### WRITTEN INSTRUCTION A
Answer these about the derivative calculation, one per line:
(i) What name does the calculation give to the map σ?
(ii) What three properties does it assume for the map ω from E^k to F?
(iii) Which property of ω does it use in the second-to-last line of the final computation?
### WRITTEN INSTRUCTION B
Extend the derivative calculation, beginning right after its last sentence.

Since taking derivatives is a linear operator, we can focus on simply taking the derivative with respect to $x$ of $x \mapsto d^kf_y(x-y)^k$. So, let's just forget about all the clutter and rewrite the problem with modified notation as follows:

We have two Banach spaces $E,F$, a fixed vector $y \in E$, a continuous symmetric $k$-linear map $\omega: E^k \to F$. Now, we consider the map $E \to F$ defined by \begin{align} x \mapsto \omega(x-y, \dots x-y). \end{align} We wish to calculate its derivative at a point $x$.

To aid in this calculation, it might be clearer to introduce the following maps: $\sigma: E \to E$ defined by \begin{align} \sigma(x) := x-y, \end{align} the subtraction map, and also the "diagonal map" $\delta: E \to E^k$ \begin{align} \delta(x) &:= (x, \dots, x) \in E^k. \end{align} Then, the map we want to consider is $\omega \circ \delta \circ \sigma$. Let's calculate the derivative at a point $x$: \begin{align} d(\omega \circ \delta \circ \sigma)_x &= d \omega_{(\delta \circ \sigma)(x)} \circ d \delta_{\sigma(x)} \circ d \sigma_x \\ &= d \omega_{(\delta \circ \sigma)(x)} \circ \delta \circ \text{id}_E \tag{$\ddot{\smile}$} \end{align} where the last line is because $\delta$ and $\sigma$ are continuous linear and affine transformations respectively. We now recall that since $\omega$ is continuous and multilinear, \begin{align} d \omega_{(x_1, \dots, x_k)}(s_1, \dots, s_k) &= \sum_{i=1}^k \omega(x_1, \dots, \underbrace{s_i}_{i^{th} \text{ spot}}, \dots, x_k ) \end{align} So, now, let's evaluate $(\ddot{\smile})$ on a vector $s \in E$: \begin{align} (d \omega_{(\delta \circ \sigma)(x)} \circ \delta)(s) &= d \omega_{(x-y, \dots, x-y)}\left(s, \dots, s \right) \\ &= \sum_{i=1}^k \omega(x-y, \dots, \underbrace{s}_{i^{th} \text{ spot}}, \dots, x-y) \\ &= \sum_{i=1}^k \omega(x-y, \dots, x-y, s) \\ &= k \cdot \omega(x-y, \dots, x-y, s), \end{align} where in the second last line I used the symmetry of $\omega$.

### DATA SHOWN
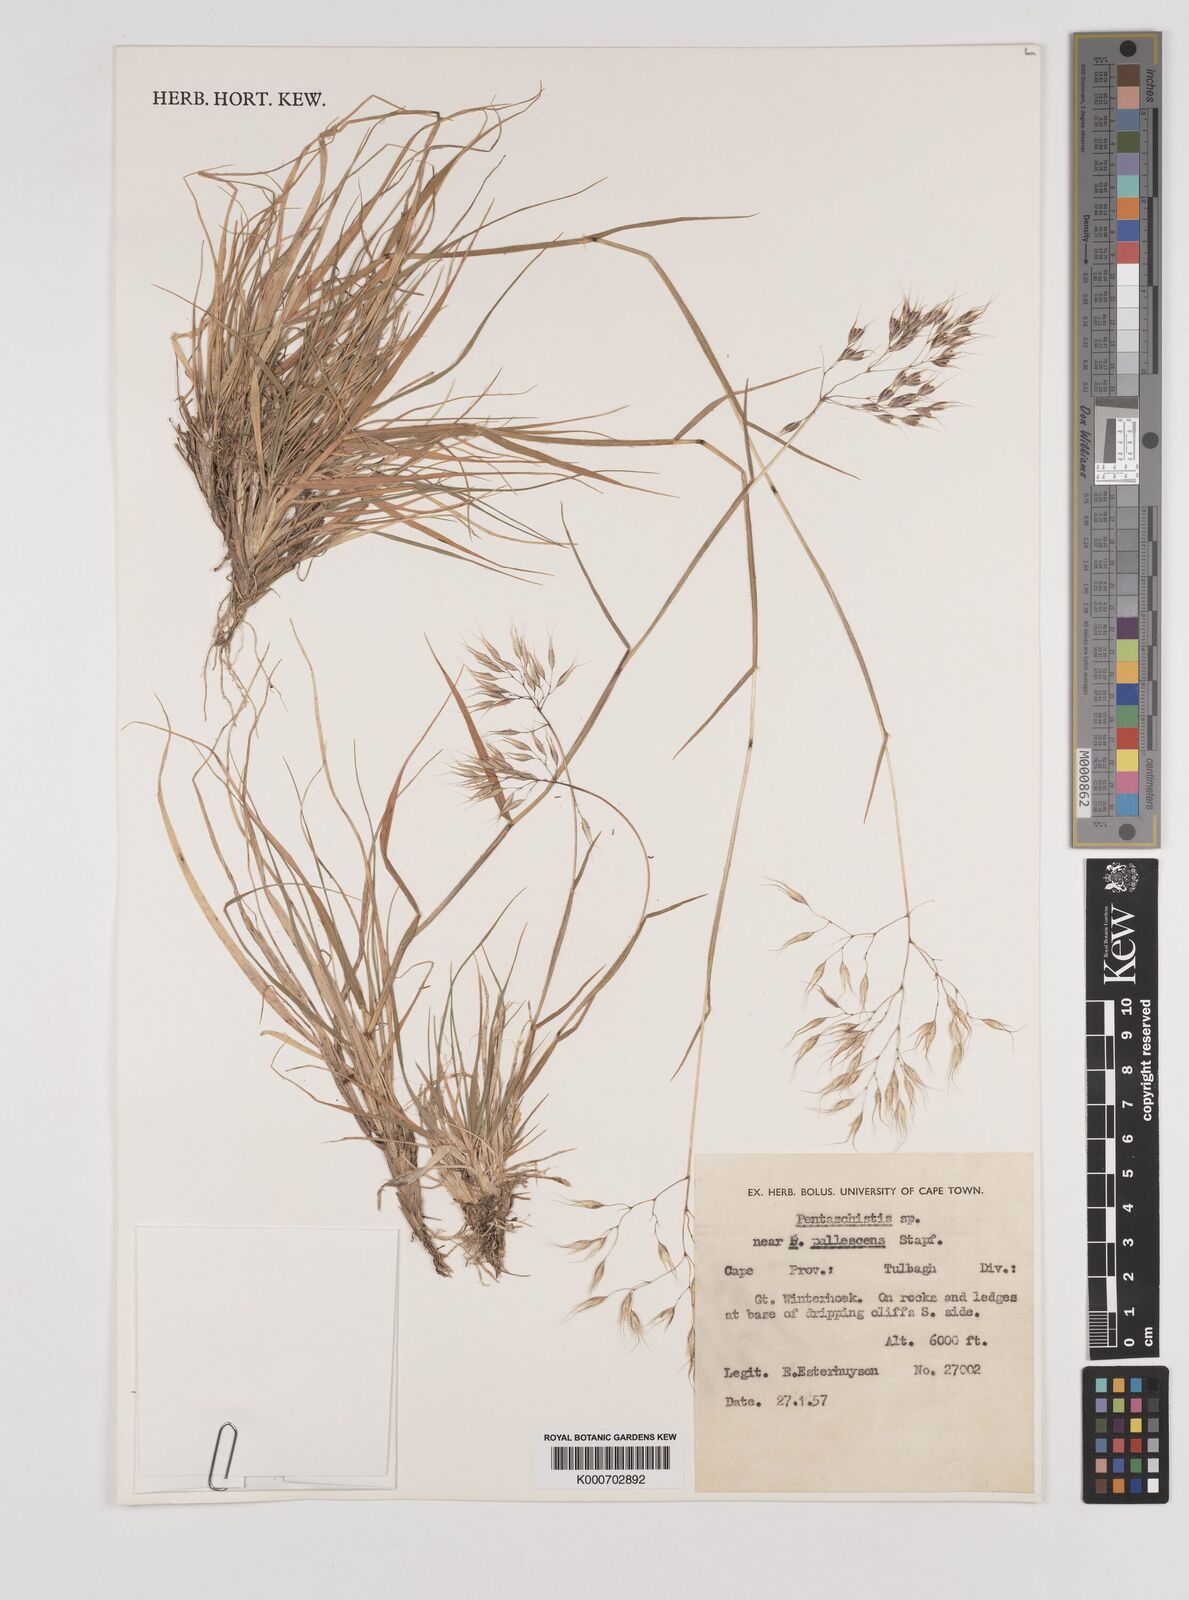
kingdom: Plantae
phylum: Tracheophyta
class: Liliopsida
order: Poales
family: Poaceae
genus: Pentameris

--

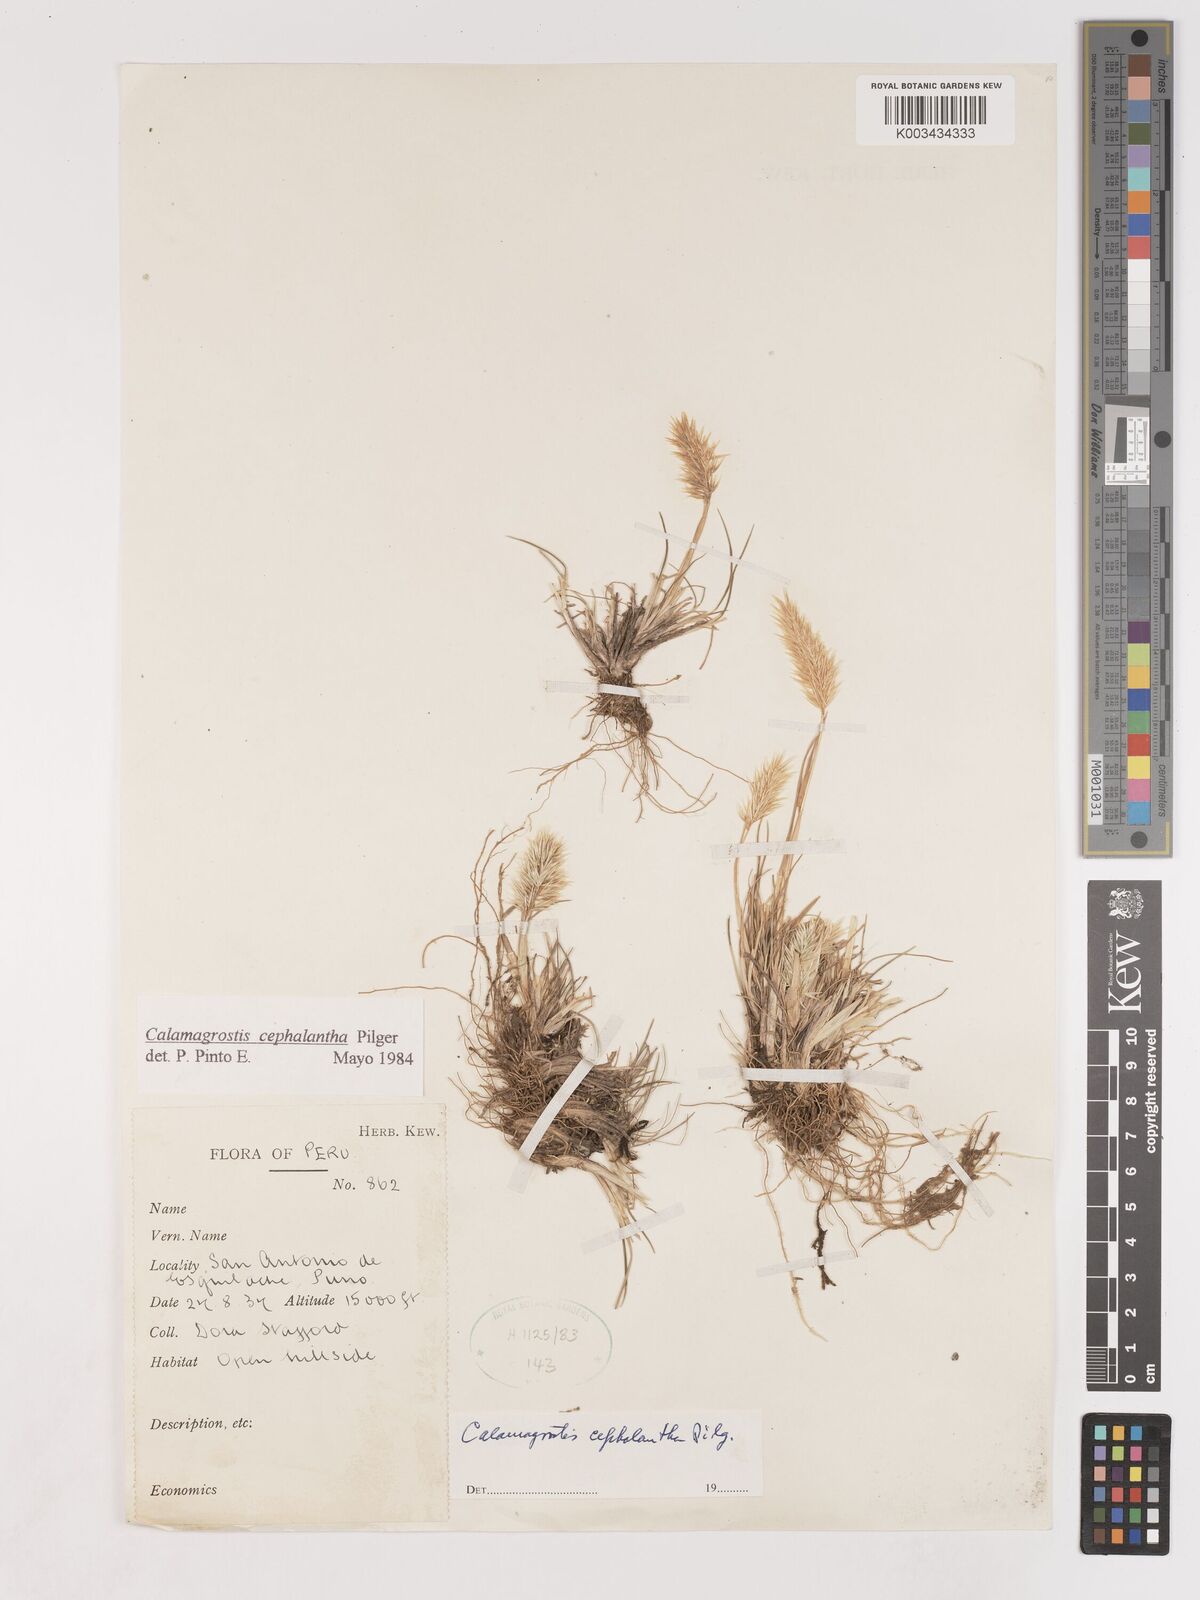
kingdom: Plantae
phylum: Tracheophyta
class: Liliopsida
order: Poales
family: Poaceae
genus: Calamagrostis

### WRITTEN ANSWER A
(i) The subtraction map.
(ii) It is continuous, symmetric, and k-linear.
(iii) The symmetry of ω.

### WRITTEN ANSWER B
So, finally lets put this all together for your original question. We have: \begin{align} d(T_{n}\left( \cdot, y)\right)_x(s) &= \sum_{k=0}^n \dfrac{k \cdot (d^kf)_y(x-y, \dots, x-y, s)}{k!} \end{align} The $k=0$ term is clearly $0$; I leave it to you to clean up the expression in whichever way you find fitting.